## PROBLEM TO SOLVE
Up to and including the line that contains "Rendered at 1241 by 1754 pixels.", repeat the entries below exactly from the first line on. Do not carry over any pictures.

■ ■ ■ ■ ■ ■ ■

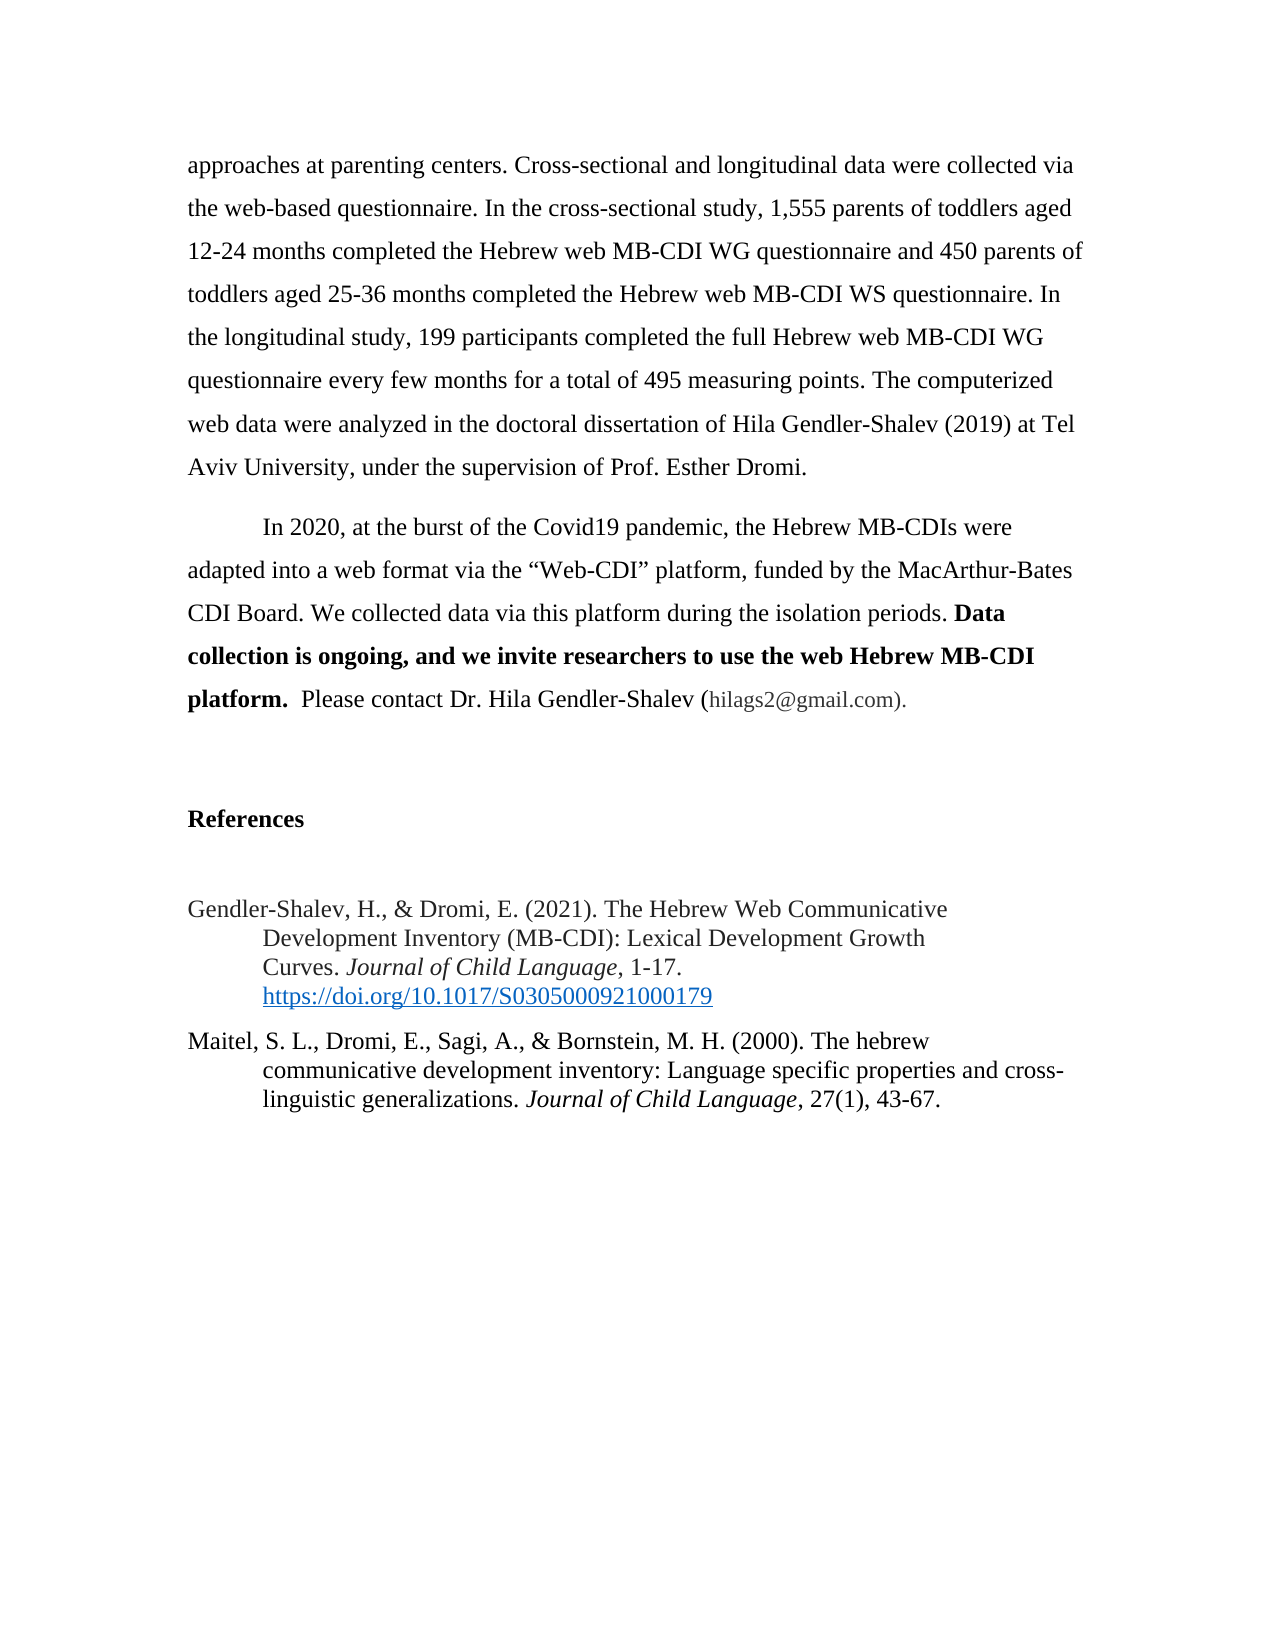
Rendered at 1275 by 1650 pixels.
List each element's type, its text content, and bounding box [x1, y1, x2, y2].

text References [187, 804, 1087, 832]
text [187, 150, 1087, 481]
text In 2020, at the burst of the Covid19 pandemic, the Hebrew MB-CDIs were adapted into a web format via the “Web-CDI” platform, funded by the MacArthur-Bates CDI Board. We collected data via this platform during the isolation periods. Data collection is ongoing, and we invite researchers to use the web Hebrew MB-CDI platform. Please contact Dr. Hila Gendler-Shalev (hilags2@gmail.com). [187, 512, 1087, 713]
text Gendler-Shalev, H., & Dromi, E. (2021). The Hebrew Web Communicative Development Inventory (MB-CDI): Lexical Development Growth Curves. Journal of Child Language, 1-17. https://doi.org/10.1017/S0305000921000179 [187, 894, 1087, 1009]
text Maitel, S. L., Dromi, E., Sagi, A., & Bornstein, M. H. (2000). The hebrew communicative development inventory: Language specific properties and cross-linguistic generalizations. Journal of Child Language, 27(1), 43-67. [187, 1026, 1087, 1112]
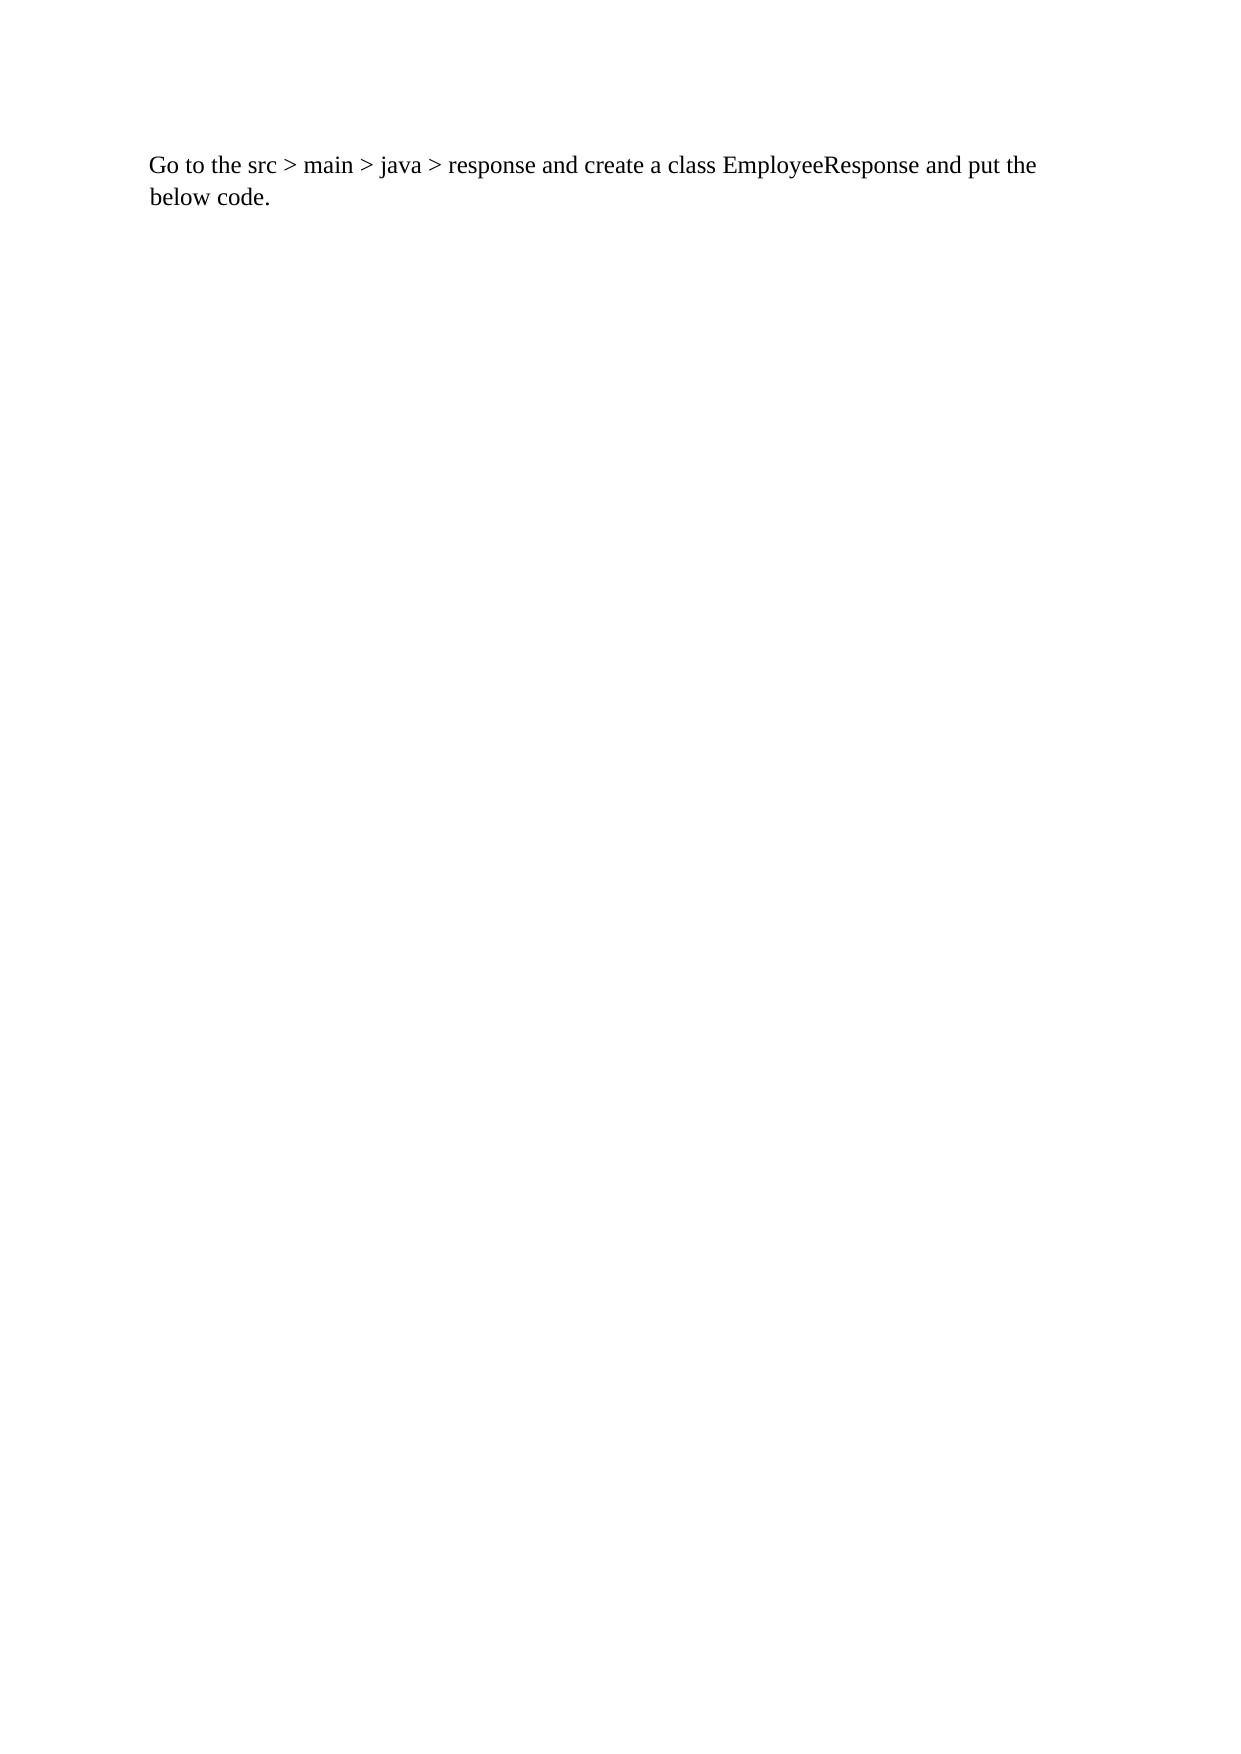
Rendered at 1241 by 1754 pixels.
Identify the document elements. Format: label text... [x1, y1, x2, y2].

text Go to the src > main > java > response and create a class EmployeeResponse and put the below code. [148, 150, 1094, 211]
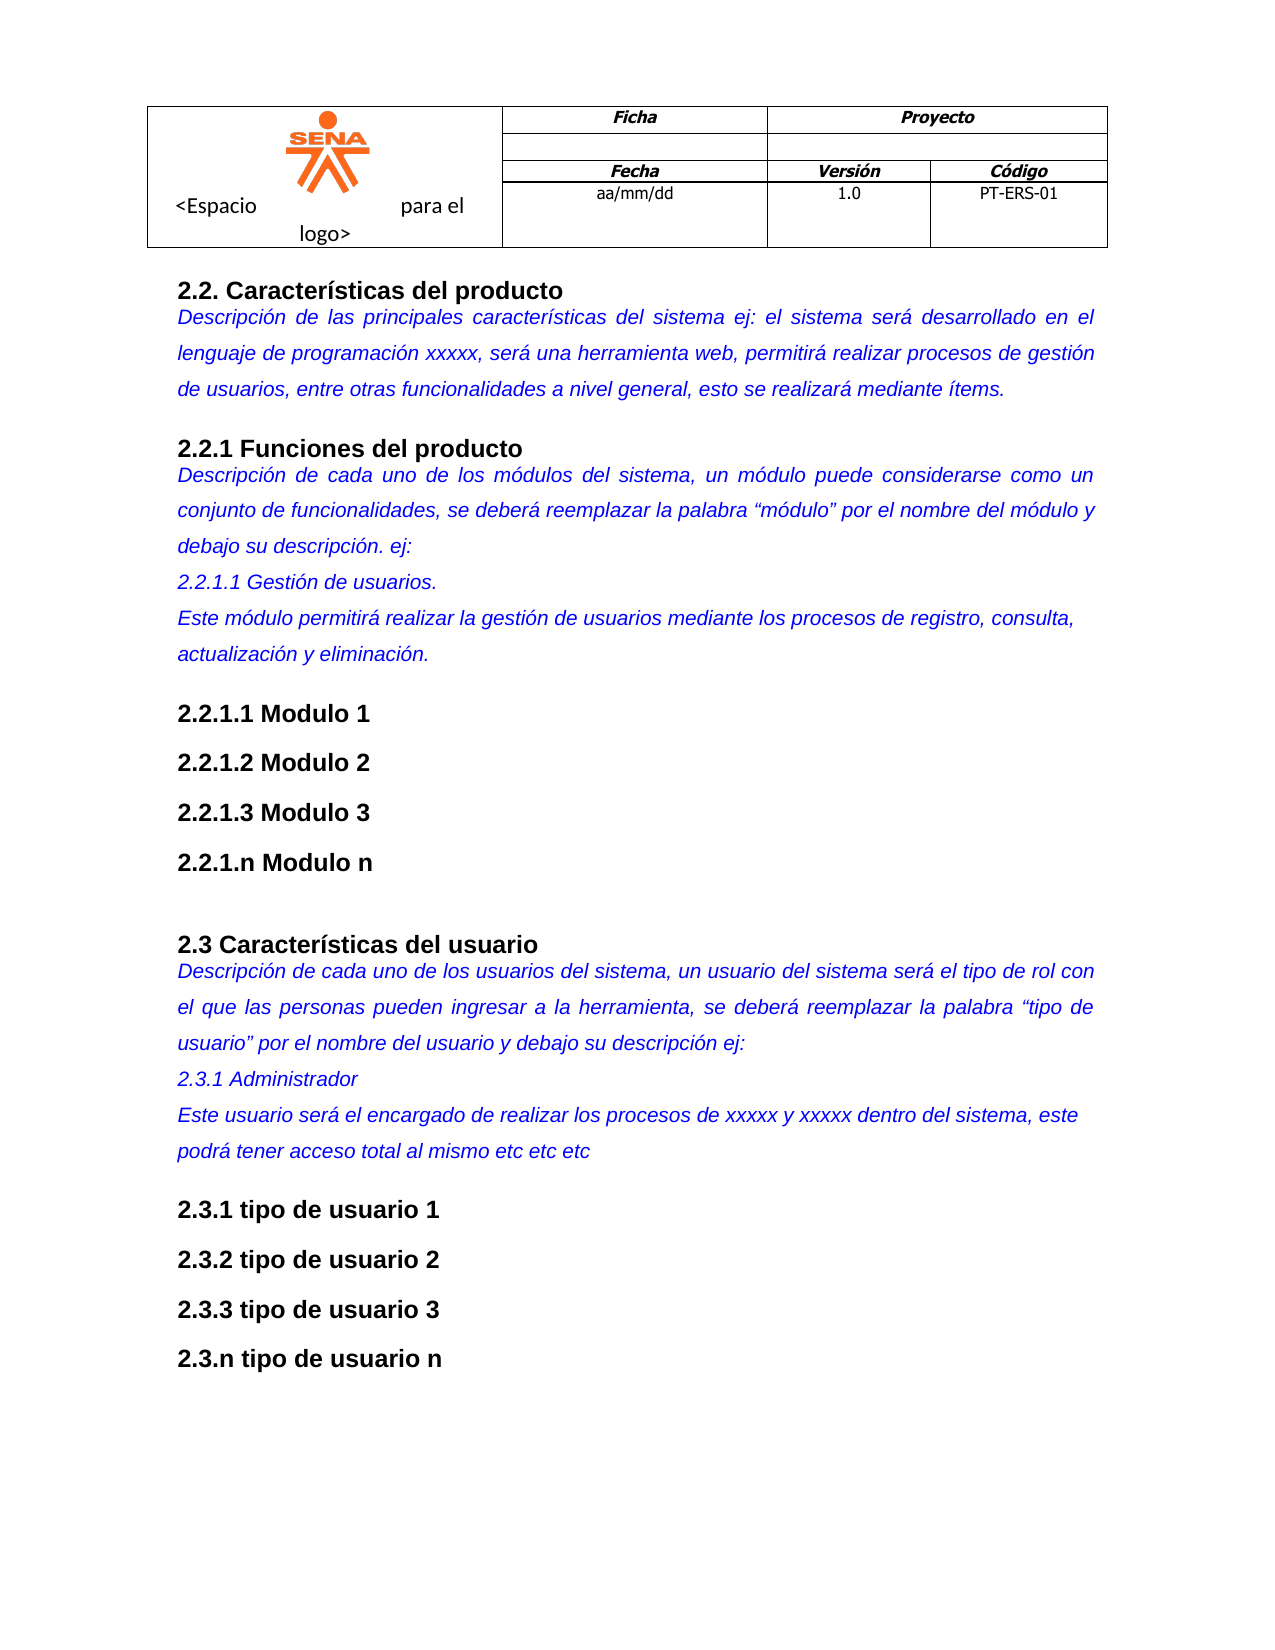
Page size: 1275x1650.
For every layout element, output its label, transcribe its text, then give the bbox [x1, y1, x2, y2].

subtitle 2.3.3 tipo de usuario 3 [177, 1294, 1098, 1323]
text Descripción de las principales características del sistema ej: el sistema será desarrollado en el lenguaje de programación xxxxx, será una herramienta web, permitirá realizar procesos de gestión de usuarios, entre otras funcionalidades a nivel general, esto se realizará mediante ítems. [177, 305, 1098, 401]
subtitle 2.2.1 Funciones del producto [177, 434, 1098, 462]
subtitle 2.2.1.3 Modulo 3 [177, 798, 1098, 827]
subtitle 2.3.n tipo de usuario n [177, 1344, 1098, 1373]
subtitle 2.3 Características del usuario [177, 930, 1098, 959]
subtitle 2.2.1.n Modulo n [177, 848, 1098, 876]
subtitle 2.2.1.2 Modulo 2 [177, 748, 1098, 777]
text 2.3.1 Administrador Este usuario será el encargado de realizar los procesos de xxxxx y xxxxx dentro del sistema, este podrá tener acceso total al mismo etc etc etc [177, 1067, 1098, 1163]
subtitle 2.2.1.1 Modulo 1 [177, 699, 1098, 728]
subtitle 2.3.2 tipo de usuario 2 [177, 1245, 1098, 1274]
picture [273, 107, 374, 199]
text 2.2.1.1 Gestión de usuarios. Este módulo permitirá realizar la gestión de usuarios mediante los procesos de registro, consulta, actualización y eliminación. [177, 570, 1098, 666]
subtitle 2.3.1 tipo de usuario 1 [177, 1195, 1098, 1224]
text Descripción de cada uno de los usuarios del sistema, un usuario del sistema será el tipo de rol con el que las personas pueden ingresar a la herramienta, se deberá reemplazar la palabra “tipo de usuario” por el nombre del usuario y debajo su descripción ej: [177, 959, 1098, 1055]
text Descripción de cada uno de los módulos del sistema, un módulo puede considerarse como un conjunto de funcionalidades, se deberá reemplazar la palabra “módulo” por el nombre del módulo y debajo su descripción. ej: [177, 462, 1098, 558]
subtitle 2.2. Características del producto [177, 276, 1098, 305]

■ ■ ■ ■ ■ ■ ■

## SOLUTION TO THE PROBLEM
Rendered at 1275 by 1650 pixels.
List each element's type, its text content, and bounding box [x1, y1, x2, y2].

text References [187, 804, 1087, 832]
text [187, 150, 1087, 481]
text In 2020, at the burst of the Covid19 pandemic, the Hebrew MB-CDIs were adapted into a web format via the “Web-CDI” platform, funded by the MacArthur-Bates CDI Board. We collected data via this platform during the isolation periods. Data collection is ongoing, and we invite researchers to use the web Hebrew MB-CDI platform. Please contact Dr. Hila Gendler-Shalev (hilags2@gmail.com). [187, 512, 1087, 713]
text Gendler-Shalev, H., & Dromi, E. (2021). The Hebrew Web Communicative Development Inventory (MB-CDI): Lexical Development Growth Curves. Journal of Child Language, 1-17. https://doi.org/10.1017/S0305000921000179 [187, 894, 1087, 1009]
text Maitel, S. L., Dromi, E., Sagi, A., & Bornstein, M. H. (2000). The hebrew communicative development inventory: Language specific properties and cross-linguistic generalizations. Journal of Child Language, 27(1), 43-67. [187, 1026, 1087, 1112]
Rendered at 1241 by 1754 pixels.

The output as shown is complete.